Unfortunately, although Browning documents the horror of this representative small unit, he does not really answer his question of how a father with loving kids in Germany, with no combat experience could one day, be ordered to a village in Poland and in the small hours of the morning kill women and children just because they are Jewish.
Christopher Browning describes how the Reserve Police Battalion 101, like the rest of German society, was immersed in a deluge of racist and anti-Semitic propaganda. Browning describes how the Order Police provided indoctrination both in basic training and as an ongoing practice within each unit. Many of the members were not prepared for the killing of Jews. The author examines the reasons some of the police members did not shoot. The physiological effect of isolation, rejection, and ostracism is examined in the context of being assigned to a foreign land with a hostile population. The contradictions imposed by the demands of conscience on the one hand and the norms of the battalion on the other are discussed.
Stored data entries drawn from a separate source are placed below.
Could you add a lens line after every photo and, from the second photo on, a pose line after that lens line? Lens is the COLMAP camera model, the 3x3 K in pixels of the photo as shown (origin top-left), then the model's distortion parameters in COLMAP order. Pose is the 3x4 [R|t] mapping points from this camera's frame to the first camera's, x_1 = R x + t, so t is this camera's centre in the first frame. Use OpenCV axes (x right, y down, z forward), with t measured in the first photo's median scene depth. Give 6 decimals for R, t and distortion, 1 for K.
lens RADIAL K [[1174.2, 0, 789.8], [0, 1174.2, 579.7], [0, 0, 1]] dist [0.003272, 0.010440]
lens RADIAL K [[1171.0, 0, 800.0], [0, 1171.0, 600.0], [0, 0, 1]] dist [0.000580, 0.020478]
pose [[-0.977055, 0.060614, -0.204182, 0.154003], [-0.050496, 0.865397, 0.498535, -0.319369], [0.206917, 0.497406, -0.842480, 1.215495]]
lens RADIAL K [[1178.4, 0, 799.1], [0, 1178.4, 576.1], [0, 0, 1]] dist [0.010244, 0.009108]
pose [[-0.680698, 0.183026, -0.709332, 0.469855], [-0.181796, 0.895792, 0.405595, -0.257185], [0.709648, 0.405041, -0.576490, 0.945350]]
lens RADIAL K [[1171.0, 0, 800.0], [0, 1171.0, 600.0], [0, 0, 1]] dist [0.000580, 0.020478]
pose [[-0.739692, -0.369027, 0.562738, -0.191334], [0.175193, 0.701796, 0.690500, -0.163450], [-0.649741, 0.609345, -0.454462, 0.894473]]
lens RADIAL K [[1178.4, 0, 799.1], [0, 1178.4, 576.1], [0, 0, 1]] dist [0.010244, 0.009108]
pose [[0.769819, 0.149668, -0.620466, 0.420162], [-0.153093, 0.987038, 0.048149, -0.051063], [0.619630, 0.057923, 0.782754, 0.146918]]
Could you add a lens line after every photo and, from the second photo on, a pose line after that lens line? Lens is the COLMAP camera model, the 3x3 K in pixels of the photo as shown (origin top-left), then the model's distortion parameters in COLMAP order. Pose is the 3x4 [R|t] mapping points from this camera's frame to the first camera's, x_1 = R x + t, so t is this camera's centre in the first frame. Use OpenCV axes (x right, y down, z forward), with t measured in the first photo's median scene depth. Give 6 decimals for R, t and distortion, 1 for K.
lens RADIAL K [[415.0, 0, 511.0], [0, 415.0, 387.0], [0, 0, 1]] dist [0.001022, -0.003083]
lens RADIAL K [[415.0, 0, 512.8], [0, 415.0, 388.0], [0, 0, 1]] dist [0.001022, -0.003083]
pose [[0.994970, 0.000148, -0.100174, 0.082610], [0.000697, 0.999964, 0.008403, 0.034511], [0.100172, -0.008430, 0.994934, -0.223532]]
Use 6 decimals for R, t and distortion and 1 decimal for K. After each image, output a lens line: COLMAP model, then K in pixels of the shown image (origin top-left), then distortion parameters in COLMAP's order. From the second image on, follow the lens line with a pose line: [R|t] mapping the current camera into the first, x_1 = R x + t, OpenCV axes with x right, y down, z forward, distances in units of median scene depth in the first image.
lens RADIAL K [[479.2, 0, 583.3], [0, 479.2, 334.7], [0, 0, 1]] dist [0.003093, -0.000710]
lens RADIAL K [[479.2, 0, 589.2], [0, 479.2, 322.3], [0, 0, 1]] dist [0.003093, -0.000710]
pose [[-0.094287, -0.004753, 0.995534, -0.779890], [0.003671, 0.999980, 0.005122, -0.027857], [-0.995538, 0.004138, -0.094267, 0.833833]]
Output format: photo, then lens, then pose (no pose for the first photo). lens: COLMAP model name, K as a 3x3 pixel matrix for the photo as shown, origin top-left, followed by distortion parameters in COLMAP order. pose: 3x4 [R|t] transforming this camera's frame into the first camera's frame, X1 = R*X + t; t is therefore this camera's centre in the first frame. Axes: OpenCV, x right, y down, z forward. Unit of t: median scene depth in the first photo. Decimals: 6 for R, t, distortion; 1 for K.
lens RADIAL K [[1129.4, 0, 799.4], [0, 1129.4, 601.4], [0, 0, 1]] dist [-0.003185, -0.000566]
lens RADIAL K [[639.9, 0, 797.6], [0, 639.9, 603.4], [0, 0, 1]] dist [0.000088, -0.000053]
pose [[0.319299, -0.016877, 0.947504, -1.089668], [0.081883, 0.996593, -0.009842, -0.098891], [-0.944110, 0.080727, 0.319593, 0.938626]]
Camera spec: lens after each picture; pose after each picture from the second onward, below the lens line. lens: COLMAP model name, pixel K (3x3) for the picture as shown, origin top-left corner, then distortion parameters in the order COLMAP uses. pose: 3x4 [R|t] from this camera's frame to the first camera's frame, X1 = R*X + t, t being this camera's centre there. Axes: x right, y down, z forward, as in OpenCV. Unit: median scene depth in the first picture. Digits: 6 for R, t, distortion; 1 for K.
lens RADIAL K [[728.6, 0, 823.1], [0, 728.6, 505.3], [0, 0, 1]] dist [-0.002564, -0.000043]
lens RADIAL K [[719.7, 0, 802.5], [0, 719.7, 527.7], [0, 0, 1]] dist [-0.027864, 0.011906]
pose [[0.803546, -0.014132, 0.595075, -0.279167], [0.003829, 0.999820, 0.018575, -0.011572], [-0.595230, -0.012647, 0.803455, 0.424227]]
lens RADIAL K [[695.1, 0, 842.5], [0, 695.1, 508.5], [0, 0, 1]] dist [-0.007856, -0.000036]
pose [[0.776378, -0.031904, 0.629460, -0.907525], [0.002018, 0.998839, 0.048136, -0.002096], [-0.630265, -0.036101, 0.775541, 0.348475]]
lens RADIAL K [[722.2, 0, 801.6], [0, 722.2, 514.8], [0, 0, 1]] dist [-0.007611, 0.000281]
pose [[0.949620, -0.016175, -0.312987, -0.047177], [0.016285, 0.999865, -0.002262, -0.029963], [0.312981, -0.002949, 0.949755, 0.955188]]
Ordinary Men provides a graphic portrayal of Police Battalion 101's involvement in the Holocaust. The major focus of the book focuses on reconstruction of the events this group of men participated in. According to Browning, the men of Police Battalion 101 were just that--ordinary. They were five hundred middle-aged, working-class men of German descent. A majority of these men were neither Nazi party members nor members of the S.S. They were also from Hamburg, which was a town that was one of the least occupied Nazi areas of Germany and, thus, were not as exposed to the Nazi regime. These men were not self-selected to be part of the order police, nor were they specially selected because of violent characteristics. These men were plucked from their normal lives, put into squads, and given the mission to kill Jews because they were the only people available for the task. Surprisingly, these ordinary men proved to be completely capable of killing tens of thousands of people.